◆ **Page text**
::::::
New Zealanders are notorious for sitting in cold, damp houses huddled together on the couch wrapped in blankets. KATE CHAPMAN of NZPA looks at whether the Government's insulation subsidy scheme will make any difference for those who don't own their home.

Wellington, Sept 29 NZPA - Renters earn a low-income, have high power bills and live in the country's worst houses, many of which are "past their use by date", an advocacy group says.

In the May budget the Government allocated $323.3 million over four years to fit houses built before 2000 with insulation and clean heating.

Under the scheme homeowners are eligible for grants to cover a third of insulation costs -- capped at $1300 -- and a further $500 to buy clean heating devices.

Community Services Card holders can get $1800 for insulation and a further $1200 for heating.

Landlords of card-holding tenants are entitled to $1800 for insulation and $500 for heating.

The third of New Zealanders who do not own their own home rely on their landlord to pick up the cheque.

Energy and Resources Minister Gerry Brownlee released figures earlier this month that showed of the 8000 houses retrofitted in the first eight weeks (July and August) of the scheme 11 percent were private rental properties.

Of those, 8 percent were rented by low-income earners and 3 percent by the general population.

Helen Gatonyi, manager of the Tenants Protection Association, said landlords of the worst houses had "no interest" in improving their properties.

"They're getting what they want from it until such time as they flick them off for redevelopment or what(ever).

"That small number of landlords are not going to take (the insulation subsidy) up."

Other landlords do not have the spare money to pay the rest of the costs, Ms Gatonyi told NZPA.

A register of rental properties and ensuring they met certain standards were ways of increasing the quality of rented homes, she said.

Much of the rental housing stock was "past its use by date".

"Irrespective of your income a landlord should indeed provide a property that meets a certain standard.
::::::
◆ **Data**

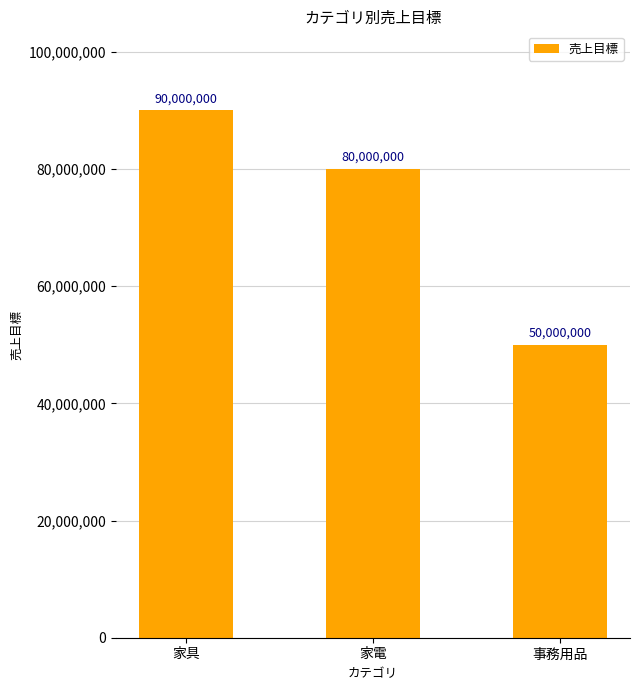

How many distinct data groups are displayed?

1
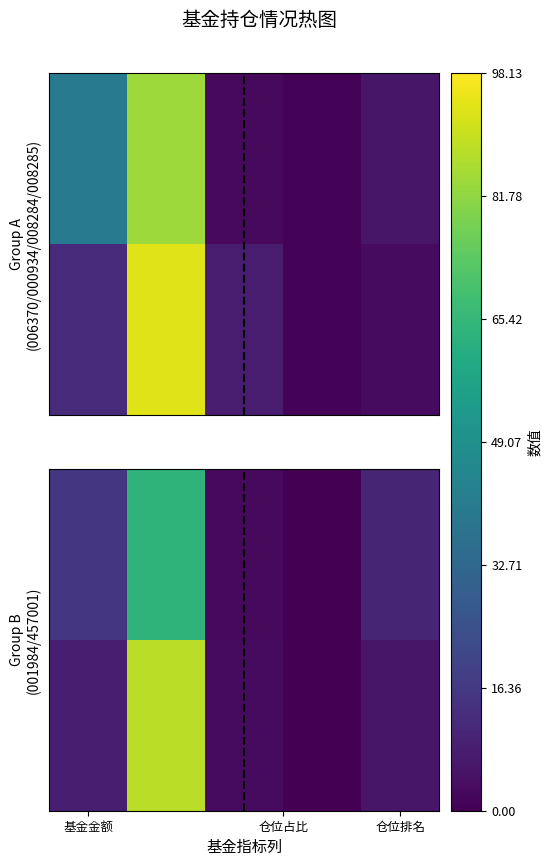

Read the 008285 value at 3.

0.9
::::::
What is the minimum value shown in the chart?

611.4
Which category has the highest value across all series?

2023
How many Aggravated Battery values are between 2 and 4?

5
::::::
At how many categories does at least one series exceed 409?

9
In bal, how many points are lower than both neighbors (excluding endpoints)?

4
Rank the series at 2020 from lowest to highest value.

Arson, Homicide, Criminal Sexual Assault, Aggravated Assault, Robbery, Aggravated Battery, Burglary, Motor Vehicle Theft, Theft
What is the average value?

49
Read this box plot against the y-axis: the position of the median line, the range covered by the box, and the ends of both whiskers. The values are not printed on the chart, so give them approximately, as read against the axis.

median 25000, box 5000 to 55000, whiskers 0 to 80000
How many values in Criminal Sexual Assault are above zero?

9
::::::
◆ **Problem set**
1) In the insulation subsidy article, take the part that opens with the words "Community Services Card" and closes with "the general population.", and write it out with "retrofitted" substituted by "upgraded".
2) From the entries, extract the part that opens with the line containing "At how many" and closes with the line containing "What is the average value?", both lines included, and repeat it exactly.

◆ **Task solutions**
1)
Community Services Card holders can get $1800 for insulation and a further $1200 for heating.

Landlords of card-holding tenants are entitled to $1800 for insulation and $500 for heating.

The third of New Zealanders who do not own their own home rely on their landlord to pick up the cheque.

Energy and Resources Minister Gerry Brownlee released figures earlier this month that showed of the 8000 houses upgraded in the first eight weeks (July and August) of the scheme 11 percent were private rental properties.

Of those, 8 percent were rented by low-income earners and 3 percent by the general population.

2)
At how many categories does at least one series exceed 409?

9
In bal, how many points are lower than both neighbors (excluding endpoints)?

4
Rank the series at 2020 from lowest to highest value.

Arson, Homicide, Criminal Sexual Assault, Aggravated Assault, Robbery, Aggravated Battery, Burglary, Motor Vehicle Theft, Theft
What is the average value?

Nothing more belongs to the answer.